[GOAL OF THE EXERCISE]: Look over the lines below. Report each one that includes the string "give".
(SUPPLIED DATA begins)
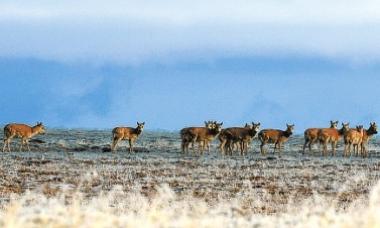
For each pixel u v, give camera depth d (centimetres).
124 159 14662
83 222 3378
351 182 10512
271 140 17225
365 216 3472
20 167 12625
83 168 12519
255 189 9681
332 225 3441
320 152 18462
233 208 6612
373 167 13325
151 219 3462
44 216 3416
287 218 3975
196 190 9519
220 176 11425
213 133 16875
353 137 16925
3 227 3106
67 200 7700
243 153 17112
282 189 9731
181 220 3497
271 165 13512
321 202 7138
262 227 3572
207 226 3475
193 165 13462
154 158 15100
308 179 11069
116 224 3381
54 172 11762
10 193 8762
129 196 8156
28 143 19188
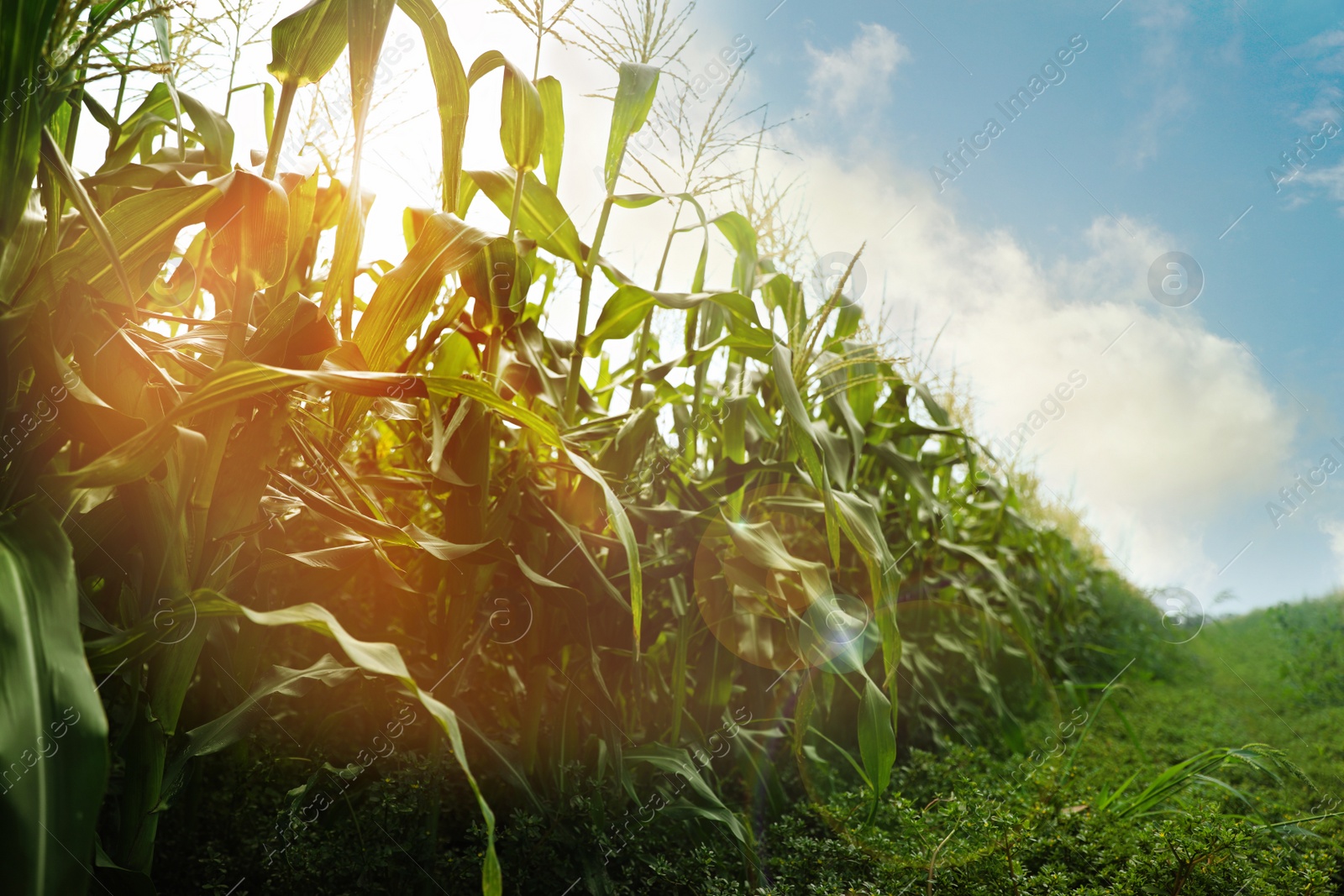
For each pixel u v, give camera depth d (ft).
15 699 2.73
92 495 4.33
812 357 7.79
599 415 7.34
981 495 14.05
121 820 4.03
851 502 6.51
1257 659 20.13
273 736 5.84
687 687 8.01
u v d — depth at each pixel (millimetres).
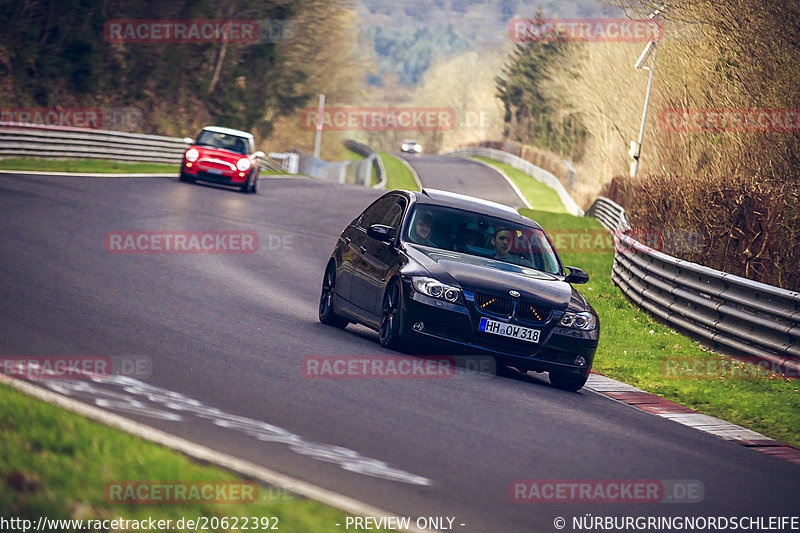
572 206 193000
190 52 188875
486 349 33062
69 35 145625
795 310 41875
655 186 75062
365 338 38469
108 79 162125
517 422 26438
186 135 193625
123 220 68500
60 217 63469
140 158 129000
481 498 19016
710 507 20984
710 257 63375
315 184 147625
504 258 36625
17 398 18969
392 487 18781
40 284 38938
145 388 24000
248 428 21625
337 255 41250
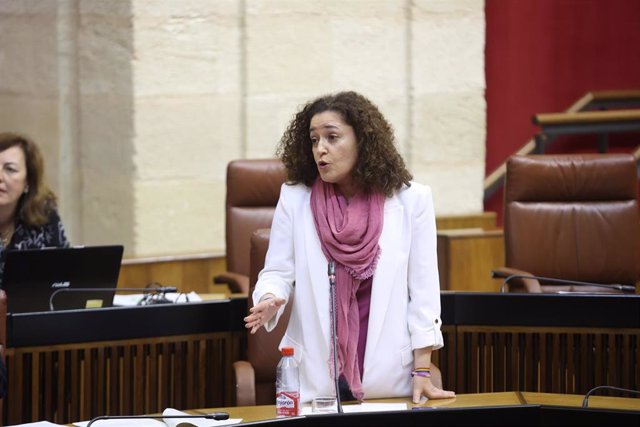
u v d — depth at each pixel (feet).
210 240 67.46
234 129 67.41
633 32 79.36
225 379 43.06
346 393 33.50
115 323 41.24
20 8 66.80
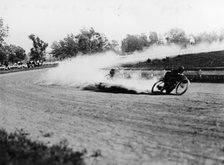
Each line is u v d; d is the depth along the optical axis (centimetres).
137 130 793
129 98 1421
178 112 1012
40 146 640
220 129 759
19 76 4097
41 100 1484
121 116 988
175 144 655
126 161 558
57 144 680
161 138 707
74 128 844
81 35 7125
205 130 759
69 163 530
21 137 725
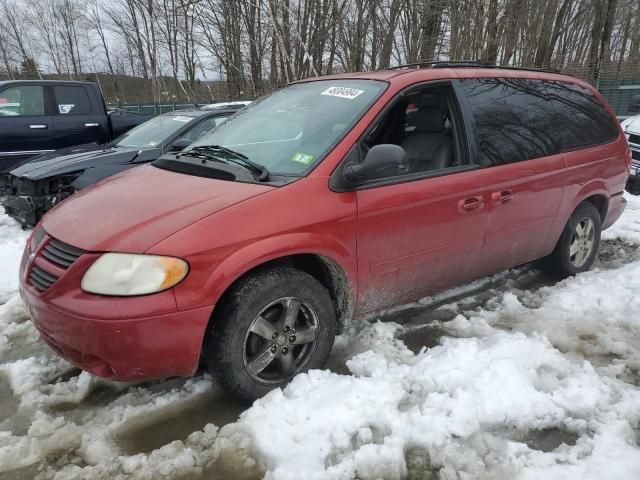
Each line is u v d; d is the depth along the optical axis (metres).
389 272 3.11
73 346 2.39
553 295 4.00
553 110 4.12
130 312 2.29
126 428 2.58
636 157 7.60
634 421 2.57
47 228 2.78
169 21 17.31
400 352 3.19
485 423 2.54
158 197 2.75
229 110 6.98
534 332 3.30
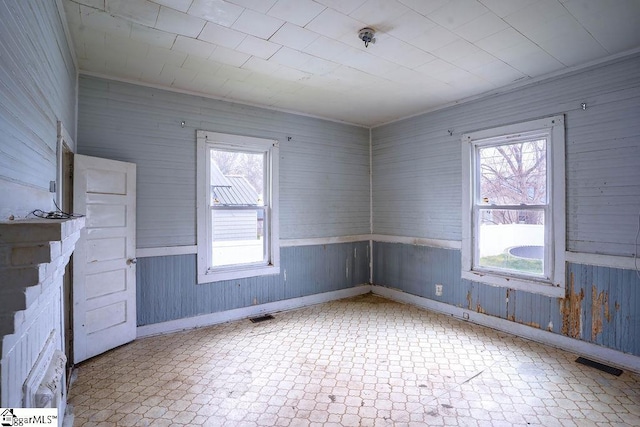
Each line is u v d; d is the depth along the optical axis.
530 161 3.60
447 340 3.52
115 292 3.28
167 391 2.55
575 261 3.21
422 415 2.27
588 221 3.12
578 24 2.47
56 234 1.04
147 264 3.62
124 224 3.37
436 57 3.02
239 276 4.24
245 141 4.27
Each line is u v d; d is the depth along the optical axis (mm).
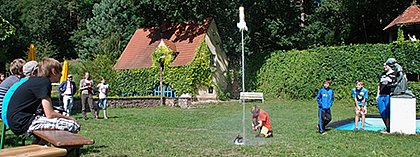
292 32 39969
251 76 36281
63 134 5363
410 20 28719
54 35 66562
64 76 17125
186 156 8633
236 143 10562
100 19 53406
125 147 9727
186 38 36094
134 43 39844
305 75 32188
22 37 59406
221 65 36844
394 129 12719
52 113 6105
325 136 12258
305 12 44250
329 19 42812
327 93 13070
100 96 18578
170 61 34250
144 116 19938
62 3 66750
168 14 37281
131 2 38344
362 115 14328
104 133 12672
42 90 6027
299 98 32438
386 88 13492
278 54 34500
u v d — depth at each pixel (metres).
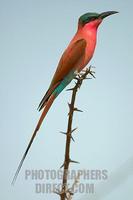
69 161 5.19
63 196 4.83
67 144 5.28
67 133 5.32
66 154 5.22
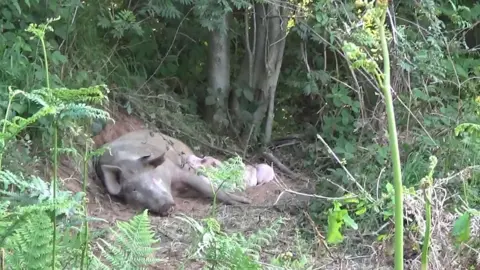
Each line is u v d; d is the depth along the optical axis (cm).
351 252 399
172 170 505
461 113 504
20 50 500
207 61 653
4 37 489
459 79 570
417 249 346
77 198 241
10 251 238
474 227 327
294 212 475
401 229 196
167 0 579
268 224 452
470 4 645
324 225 439
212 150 608
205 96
(SUPPLIED DATA ends)
[YOUR SOLUTION]:
For each pixel u v, give camera depth d (centimetres).
For each pixel u v, give camera depth d (ft).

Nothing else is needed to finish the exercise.